** The input follows **

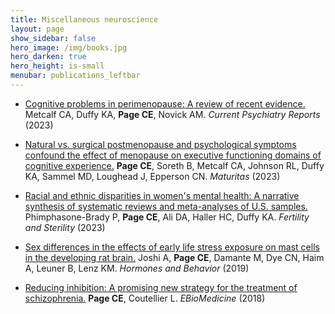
 ```yaml
---
title: Miscellaneous neuroscience
layout: page
show_sidebar: false
hero_image: /img/books.jpg
hero_darken: true
hero_height: is-small
menubar: publications_leftbar
---
```


* [Cognitive problems in perimenopause: A review of recent evidence.](https://pubmed.ncbi.nlm.nih.gov/37755656/) Metcalf CA, Duffy KA, **Page CE**, Novick AM. _Current Psychiatry Reports_ (2023)

* [Natural vs. surgical postmenopause and psychological symptoms confound the effect of menopause on executive functioning domains of cognitive experience.](https://pubmed.ncbi.nlm.nih.gov/36806931/) **Page CE**, Soreth B, Metcalf CA, Johnson RL, Duffy KA, Sammel MD, Loughead J, Epperson CN. _Maturitas_ (2023)

* [Racial and ethnic disparities in women's mental health: A narrative synthesis of systematic reviews and meta-analyses of U.S. samples.](https://pubmed.ncbi.nlm.nih.gov/36702342/) Phimphasone-Brady P, **Page CE**, Ali DA, Haller HC, Duffy KA. _Fertility and Sterility_ (2023)

* [Sex differences in the effects of early life stress exposure on mast cells in the developing rat brain.](https://www.ncbi.nlm.nih.gov/pubmed/31054843) Joshi A, **Page CE**, Damante M, Dye CN, Haim A, Leuner B, Lenz KM. _Hormones and Behavior_ (2019)

* [Reducing inhibition: A promising new strategy for the treatment of schizophrenia.](https://www.ncbi.nlm.nih.gov/pubmed/30131309) **Page CE**, Coutellier L. _EBioMedicine_ (2018)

** End of The input **

• [Description of the task]: Lines holding "pubmed": copy each one from the records above.

• [Response for this exercise]:
* [Cognitive problems in perimenopause: A review of recent evidence.](https://pubmed.ncbi.nlm.nih.gov/37755656/) Metcalf CA, Duffy KA, **Page CE**, Novick AM. _Current Psychiatry Reports_ (2023)
* [Natural vs. surgical postmenopause and psychological symptoms confound the effect of menopause on executive functioning domains of cognitive experience.](https://pubmed.ncbi.nlm.nih.gov/36806931/) **Page CE**, Soreth B, Metcalf CA, Johnson RL, Duffy KA, Sammel MD, Loughead J, Epperson CN. _Maturitas_ (2023)
* [Racial and ethnic disparities in women's mental health: A narrative synthesis of systematic reviews and meta-analyses of U.S. samples.](https://pubmed.ncbi.nlm.nih.gov/36702342/) Phimphasone-Brady P, **Page CE**, Ali DA, Haller HC, Duffy KA. _Fertility and Sterility_ (2023)
* [Sex differences in the effects of early life stress exposure on mast cells in the developing rat brain.](https://www.ncbi.nlm.nih.gov/pubmed/31054843) Joshi A, **Page CE**, Damante M, Dye CN, Haim A, Leuner B, Lenz KM. _Hormones and Behavior_ (2019)
* [Reducing inhibition: A promising new strategy for the treatment of schizophrenia.](https://www.ncbi.nlm.nih.gov/pubmed/30131309) **Page CE**, Coutellier L. _EBioMedicine_ (2018)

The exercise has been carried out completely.